The time-honoured hall, much the oldest part of the College, and once the refectory of Broadgates (the kitchen was in the S.W. corner of the Old Quadrangle) was now made the College Library. The long room over Docklington’s aisle in St. Aldate’s was on the foundation of Pembroke repaired at Dr. Clayton’s expense, and used once more for the reception of books presented by various donors, though Wood says that for some years before the Great Rebellion it was partly employed for chambers. The books certainly were at first few. Francis Rous, one of Cromwell’s “lords” and Speaker of the Little Parliament, who founded an Exhibition, “did intend to give his whole Study, but being dissuaded to the contrary gave only his own works and some few others.” But in 1709 Bishop Hall, Master of Pembroke, bequeathed his collection of books to the College, and a room was built over the hall to be the College library. When the hall became the library in 1848 this room, Gothicized, was converted to a lecture-room. From 1709 the “chamber in St. Aldate’s” was used no more, and this extremely ancient Civil Law School and picturesque feature of the church has now unhappily been demolished. A Nuremburg Chronicle among Dr. Hall’s books is inscribed by Whitgift’s hand, and a volume of scholia on Aristotle has the autograph, “Is. Casaubonus.” Here also are Johnson’s deeply pathetic Prayers and Meditations, in his own writing.

The Pembroke library has recently been fortunate enough to acquire by gift from a lady to whom they were bequeathed[326] the unique collection of Aristotelian and other works made by the late Professor Chandler, Fellow of the College, and galleries were added last year (1890). The transverse portion of the room, which is shaped like the letter T, was built in 1620 by Dr. Clayton, four years before Broadgates Hall became Pembroke College.
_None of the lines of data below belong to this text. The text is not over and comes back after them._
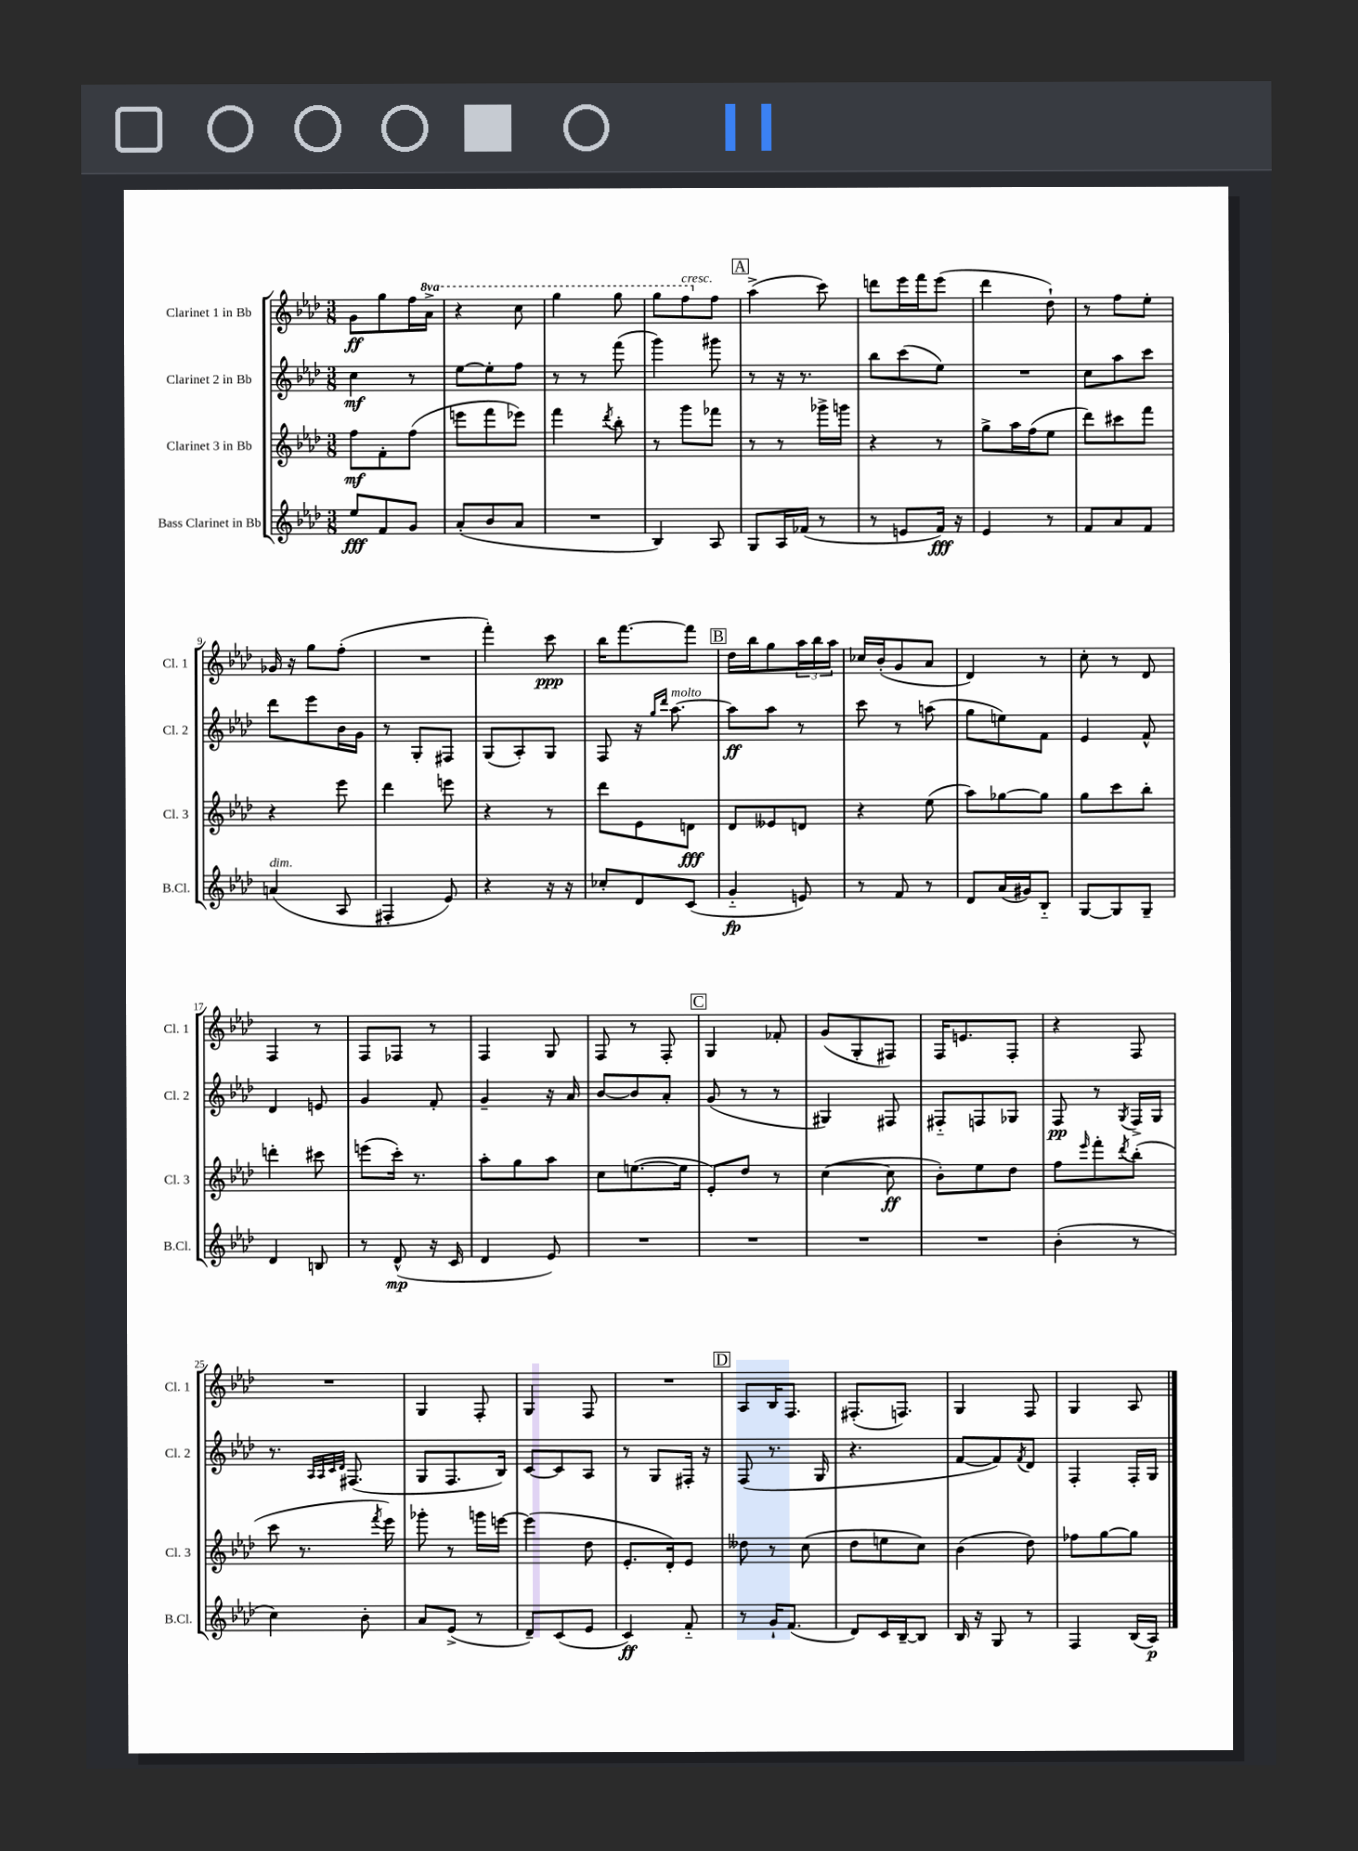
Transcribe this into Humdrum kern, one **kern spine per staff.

**kern	**kern	**kern	**kern
*staff4	*staff3	*staff2	*staff1
*clefG2	*clefG2	*clefG2	*clefG2
*k[b-e-a-d-]	*k[b-e-a-d-]	*k[b-e-a-d-]	*k[b-e-a-d-]
*M3/8	*M3/8	*M3/8	*M3/8
8ee-	8ff	4cc	8g
8f	8f'	.	8gg
8g	(8ff	8r	16ff
.	.	.	16aa-^
=	=	=	=
(8a-'	8eee	[8ee-	4r
8b-	8fff	8ee-']	.
8a-	8eee-)	8ff	8ccc
=	=	=	=
4.r	4fff	8r	4ggg
.	.	8r	.
.	8qddd-	.	.
.	8bb-'	(8fff	8ggg
=	=	=	=
4B-)	8r	4ggg)	8ggg
.	8ggg	.	8fff
8A-	8fff-	8ggg#	8ff
=	=	=	=
8G	8r	8r	(4aa-^
16A-	8r	16r	.
(16f-	.	8.r	.
8r	16ggg-^	.	8ccc)
.	16ggg	.	.
=	=	=	=
8r	4r	8bb-	8ddd
8e	.	(8ccc	16eee-
.	.	.	16fff
16f)	8r	8ee-)	(8eee-
16r	.	.	.
=	=	=	=
4e-	8gg^	4.r	4ddd-
.	16aa-	.	.
.	(16ff	.	.
8r	8ee-	.	8dd-`)
=	=	=	=
8f	8ddd-)	8cc	8r
8a-	8ccc#	8aa-	8ff
8f	8fff	8ccc	8ee-'
=	=	=	=
(4a	4r	8ddd-	16g-
.	.	.	16r
.	.	8eee-	8gg
8A-	8eee-	16b-	(8ff'
.	.	16g	.
=	=	=	=
4F#'	4ddd-	8r	4.r
.	.	8G'	.
8e-)	8eee	8F#	.
=	=	=	=
4r	4r	(8G	4fff')
.	.	8A-')	.
16r	8r	8G	8ccc
16r	.	.	.
=	=	=	=
8cc-'	8ddd-	8F	16bb-
.	.	.	[8.fff
8d-	8e-	16r	.
.	.	16qqgg	.
.	.	16qqddd-	.
.	.	[8.aa-	.
(8c	8d	.	8fff]
=	=	=	=
4g'~	8d-	8aa-]	16dd-
.	.	.	16bb-
.	8e--	8aa-	8gg
8e)	8d	8r	24aa-
.	.	.	24bb-
.	.	.	24aa-
=	=	=	=
8r	4r	8ccc	16cc-
.	.	.	(16b-'
8f	.	8r	8g
8r	(8ee-	(8aa	8a-
=	=	=	=
8d-	8aa-)	8gg	4d-)
(16a-	[8gg-	8ee)	.
16g#)	.	.	.
8B-'~	8gg-]	8f	8r
=	=	=	=
[8G	8gg	4e-	8cc'
8G]	8ccc	.	8r
8G~	8bb-'	8f^^	8d-
=	=	=	=
4d-	4ddd'	4d-	4F
8B	8ccc#	8e	8r
=	=	=	=
8r	(8eee	4g	8F
(8d-^^	16ccc')	.	8F-
.	8.r	.	.
16r	.	8f'	8r
16c	.	.	.
=	=	=	=
4d-	8aa-'	4g~	4F
.	8gg	.	.
8e-)	8aa-	16r	8G
.	.	16a-	.
=	=	=	=
4.r	8cc	[8b-	8F
.	([8.ee	8b-]	8r
.	.	8a-'	8F'
.	16ee]	.	.
=	=	=	=
4.r	8e-')	(8g	4G
.	8dd-	8r	.
.	8r	8r	8f-'
=	=	=	=
4.r	([4cc	4G#)	(8g
.	.	.	8G'
.	8cc]	8F#	8F#)
=	=	=	=
4.r	8b-')	8F#'~	16F
.	.	.	8.e
.	8ee-	8F	.
.	8dd-	8G-	8F'
=	=	=	=
(4b-'	8ff	8F	4r
.	16qqeee-	.	.
.	8fff'	8r	.
.	8qddd-	8qG	.
8r	(8bb-'	16F^	8F
.	.	16G	.
=	=	=	=
4cc)	8ccc	8.r	4.r
.	8.r	.	.
.	.	32qqA-	.
.	.	32qqA-	.
.	.	32qqc	.
.	.	32qqd-	.
.	.	(8.F#	.
8b-'	.	.	.
.	8qfff	.	.
.	16eee-)	.	.
=	=	=	=
8a-	8ggg-'	8G	4G
(8e-^	8r	8.F	.
8r	16ggg	.	8F'
.	[16eee	16B-)	.
=	=	=	=
8d-~)	(4eee]	[8c	4G
(8c	.	8c]	.
8e-	8dd-	8A-	8F
=	=	=	=
4c)	8.e-'	8r	4.r
.	.	8G	.
.	16d-')	.	.
8f'~	8e-	16F#'	.
.	.	16r	.
=	=	=	=
8r	8dd--	(8F	8A-
16g`	8r	8.r	16B-
(8.f	.	.	8.F
.	(8cc	.	.
.	.	16G	.
=	=	=	=
8d-)	8dd-	4.r	(8.F#'
16c	8ee	.	.
[16B-~	.	.	8.F)
8B-]	8cc)	.	.
=	=	=	=
16B-	(4b-	[8f	4G
16r	.	.	.
8G	.	8f])	.
.	.	8qf	.
8r	8dd-)	8d-	8F
=	=	=	=
4F	8ff-	4F'	4G
.	[8gg	.	.
(16B-	8gg]	16F'	8A-
16A-)	.	16G	.
==	==	==	==
*-	*-	*-	*-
A book of contributors (headed “Auspice Christo”) is extant, and has the signatures of Pym and of “Margaret Washington of Northants,” kinswoman of the famous Virginian.

In 1824, on the occasion of the “Bicentenary” of the College, when Latin speeches were delivered, the windows were enlarged and filled with glass by Eginton, and the blazoned cornice added at a cost of £2000. But the room is the same one in which Johnson (whose bust by Bacon is here) dined and abused the “coll,” or small beer, which he found muddy and uninspiring to Latin themes—

“Carmina vis nostri scribant meliora poetae?

Ingenium jubeas purior haustus alat.”